4 duck legs, brought to room temperature
Salt flakes and freshly ground black pepper
1 onion, finely diced
1 carrot, grated
2 celery stalks, finely diced
3 garlic cloves, finely chopped
3 sage sprigs
2 bay leaves
1 cinnamon stick
1 tbsp tomato paste
375ml white wine (chardonnay or sauvignon blanc)
Small handful of dried porcini mushrooms (about 30g),
rehydrated in 375 ml warm water for 10 minutes
6cm strip of orange zest
1 x 400g can whole peeled tomatoes, crushed
500ml chicken stock
4 flat-leaf parsley sprigs, finely chopped
Pappardelle, baked rice or mashed potato, to serve
Freshly grated parmesan, to serve
Preheat the oven to 160°C. Season the duck with salt and pepper.
Heat a heavy-based ovenproof sauté pan over medium heat, add the duck legs, skin-side down, and cook for 10 minutes until the fat starts to render. Turn and cook for a further 2–3 minutes. Remove the legs from the pan and drain most of the fat, leaving about 1 tablespoon. (Don’t discard the fat; pour it into a jar and save for roasting crispy potatoes. It will last in the fridge for 3–4 months.) Return the pan to medium heat, add the onion, carrot, celery, garlic, sage, bay leaves and cinnamon stick and cook, stirring regularly, for 8–10 minutes until the vegetables are soft. Add the tomato paste and stir for 1–2 minutes. Pour in the wine and stir to deglaze, then cook off the alcohol for 2–3 minutes.
Squeeze out the excess water from the mushrooms, reserve the soaking liquid and roughly chop the mushrooms. Add the mushrooms to the pan along with the orange zest and tomatoes. Bring to the boil, then return the duck legs to the pan. Add the stock and reserved porcini liquid, leaving the sediment at the bottom of the bowl. Season with salt and pepper and place a piece of baking paper cut to fit on top. Cover with a lid and cook in the oven for 2 hours until the meat is falling off the bone.

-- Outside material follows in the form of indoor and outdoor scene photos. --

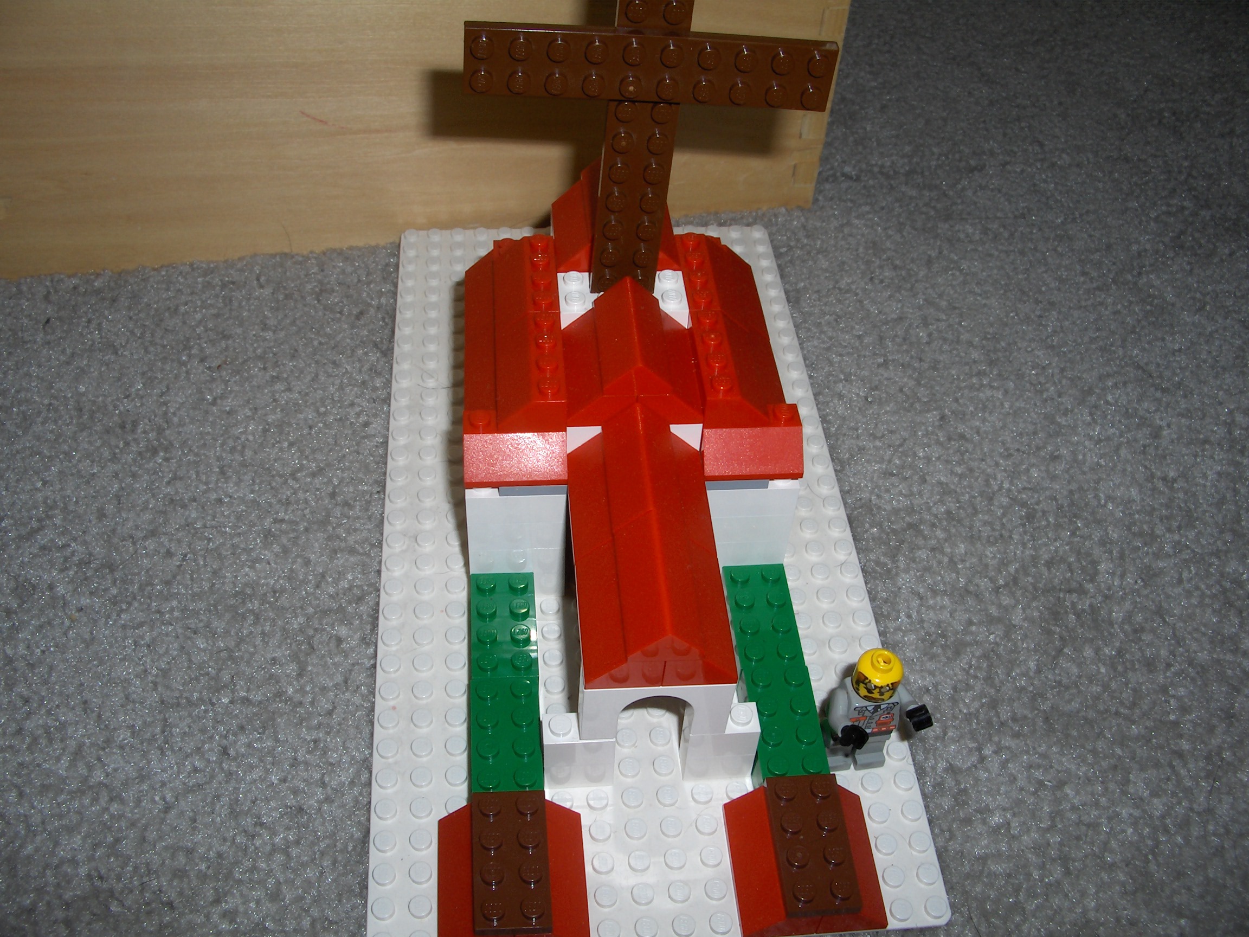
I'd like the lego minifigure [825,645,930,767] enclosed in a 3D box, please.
[{"bbox_3d":[0.055,0.056,0.281,0.024,0.040,0.015,-4,47,-8],"label":"lego minifigure"}]

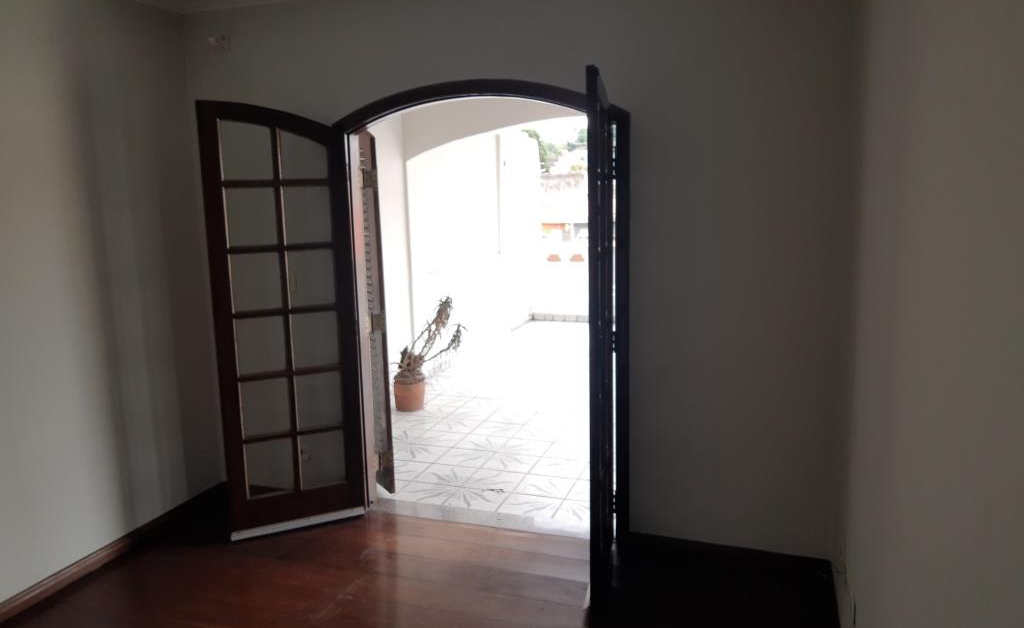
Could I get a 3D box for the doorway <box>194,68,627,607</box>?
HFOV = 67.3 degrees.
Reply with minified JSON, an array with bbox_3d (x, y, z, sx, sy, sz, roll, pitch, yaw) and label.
[{"bbox_3d":[-0.423,0.033,3.470,1.812,2.148,0.693,2,10,19],"label":"doorway"}]

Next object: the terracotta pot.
[{"bbox_3d":[-0.788,0.621,5.923,0.235,0.225,0.235,-1,10,0],"label":"terracotta pot"}]

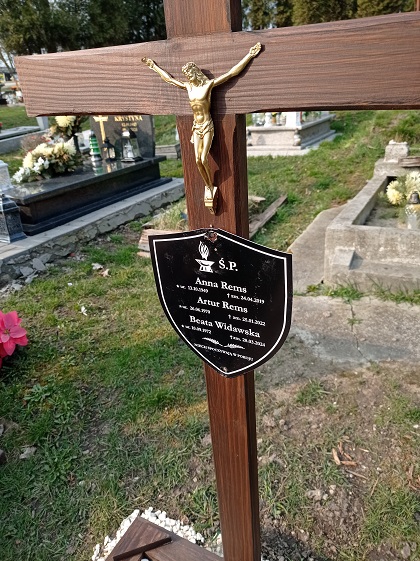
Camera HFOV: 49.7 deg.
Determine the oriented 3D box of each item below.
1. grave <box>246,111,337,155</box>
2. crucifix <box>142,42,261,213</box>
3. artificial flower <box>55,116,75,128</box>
[{"bbox_3d":[1.410,-2.707,7.589,1.000,0.720,2.100,10,29,27],"label":"grave"},{"bbox_3d":[-0.015,-0.195,0.630,0.171,0.234,0.040,9,34,22],"label":"crucifix"},{"bbox_3d":[-1.450,-1.630,4.550,0.175,0.155,0.170,-4,25,-2],"label":"artificial flower"}]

Remove from the oven and cool a little before shredding the meat from the bones. Discard the bones and skin and set the shredded meat aside. If oil has risen to the surface of the sauce, skim off, then discard the herbs. The sauce should be rich and thick. If it is a little thin, simply bring to the boil on the stovetop for 5–6 minutes. Return the reserved duck meat to the pan and stir in the parsley. Serve with pappardelle, baked rice or mashed potato and add a sprinkle of parmesan to finish.